Furthermore, it has been alleged that the continued influence of the theory among the command of the Pakistan Armed Forces, whose rank and file had largely drawn from the martial races, contributed to an otherwise unjustified confidence that they would easily defeat India in a war, especially prior to the Indo-Pakistani War of 1965. Based on this belief in martial supremacy numerical superiority of the foe could be overcome. Defence writers in Pakistan have noted that the 1971 defeat was partially attributable to the flawed 'martial races' theory which led to wishful thinking that it was possible to defeat the Bengali Rebel Forces based on the theory alone. Author Stephen P. Cohen notes that "Elevating the 'martial races' theory to the level of an absolute truth had domestic implications for Pakistani politics and contributed to the neglect of other aspects of security.".

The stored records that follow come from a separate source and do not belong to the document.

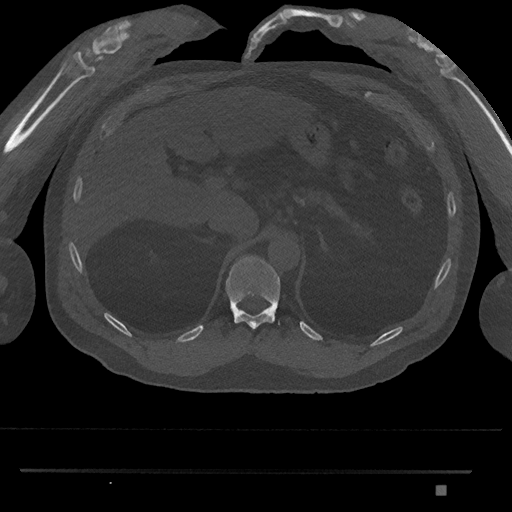
CT including the spine, one axial slice; 120 kVp; bone window (W 1800 / L 400 HU); 0.5 mm slice thickness; 512 × 512 image matrix, field of view 429 × 429 mm. Male patient, age 65 years. From the clinical record (not read from this slice): primary cancer: prostate.
Annotated regions visible in this slice (semi-automatically segmented with operator editing):
- T11 vertebra: bounding box <225,255,281,330> (left, top, right, bottom; pixels)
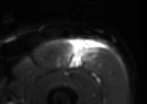
MRI of an extremity soft-tissue mass, one axial slice. Slice 37 of 85 in the series (ordered by position). T2-weighted fat-saturated. MR volume resampled by the dataset authors to the PET/CT grid (not the native acquisition matrix). 3.27 mm slice thickness. 147 × 104 image matrix. Male patient. Case-level facts recorded for this patient, not image findings: histological type: extraskeletal osteosarcoma; grade: high; site of the primary tumour: right thigh.
Outlined on this slice (expert contour drawn on MRI and transferred to this co-registered scan by the dataset authors):
- gross tumour volume (mass): box from (x=67, y=42) to (x=88, y=68) px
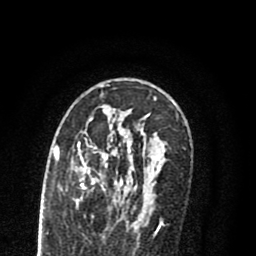
Breast MRI (dynamic contrast-enhanced), one axial slice; position 51 of 80 along the scan axis; cropped to one breast; dynamic contrast-enhanced series, time point 2 of 8 at this slice position (early post-contrast); 1.5 T; TE 2.7 ms, TR 6.3 ms; 2 mm slice thickness; 256 × 256 image matrix, field of view 155 × 155 mm. Female patient.
Annotated regions visible in this slice (semi-automatically segmented with operator editing):
- enhancing-tissue mask used for the functional tumour volume (all voxels passing the contrast-enhancement thresholds inside the analysis volume; usually the tumour): bounding box (x1, y1, x2, y2) in pixels: (55, 129, 152, 211)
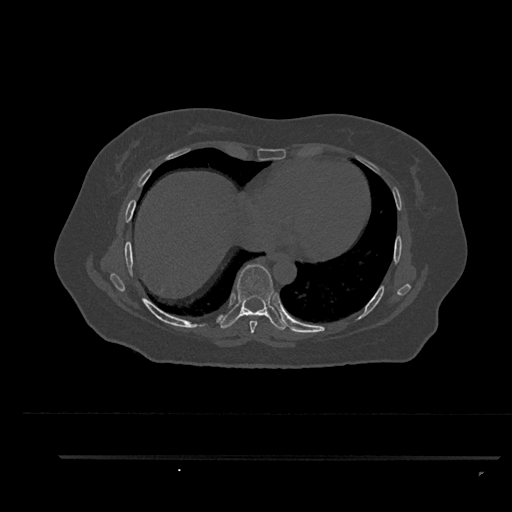
CT including the spine, one axial slice; slice 474 of 797 in the series (ordered by position); reconstruction kernel Br40s/3; 120 kVp; bone window (W 1800 / L 400 HU); 0.5 mm slice thickness; 512 × 512 image matrix. Female patient, age 44 years. Case-level facts recorded for this patient, not image findings: primary cancer: renal; vertebrae with lytic lesions (as recorded): L1.
Outlined on this slice (semi-automatic segmentation, software-assisted and operator-edited):
- T7 vertebra: box from (x=249, y=320) to (x=258, y=334) px
- T8 vertebra: (x=220, y=264)–(x=287, y=330)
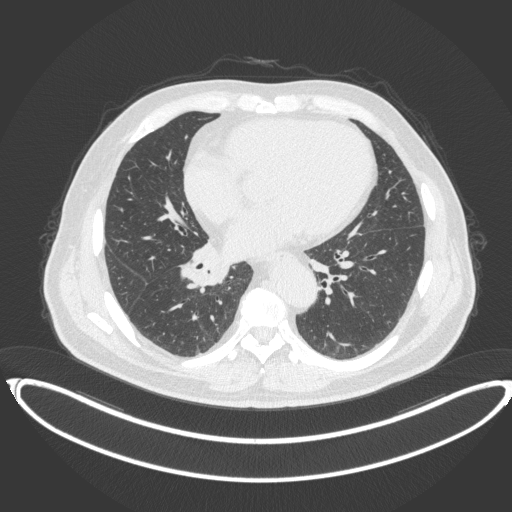
Chest CT, one axial slice. Position 174 of 383 along the scan axis. Reconstruction kernel B31f. Lung window (W 1500 / L -600 HU). 1 mm slice thickness. 512 × 512 image matrix, field of view 448 × 448 mm. Male patient, age 61 years. From the clinical record (not read from this slice): clinical TNM (as recorded): T1b N1 M0.
Structures marked on this image (bounding box drawn by a radiologist):
- lung tumour (recorded histology: squamous cell carcinoma): box from (x=177, y=238) to (x=233, y=295) px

In contemporary Pakistan, army recruitment still reflects the biases of "martial races" theory, with a considerable over-representation of ethnic Pashtuns and Punjabis, particularly from the Salt Range, and under-representation of Balochis and Sindhis. In the past few decades there have been some efforts to rectify these imbalances and make the Armed Forces more representative, in part by relaxing recruitment standards in Sindh and Balochistan. In 2007 a report published by the Inter-Services Public Relations claimed success bringing the army's composition closer to national demographics; the proportion of Punjabis in the army had fallen from 71% in 2001 to 57% in 2007, and was expected to reach 54% by 2011. In turn, the proportion of Sindhis was expected to increase from 15% to 17%, and Balochis from 3.2% in 2007 to 4% in 2011. The report also projected an increase in the soldiers from Azad Kashmir and Gilgit-Baltistan from 0% to 9% by 2011. However, noting that, for instance, a disproportionately large share of new recruits from Sindh are ethnic Pathans (Pashtuns) rather than Sindhis, critics have alleged that such figures, in measuring provincial origin rather than ethnicity per se, mask continued biases in recruiting.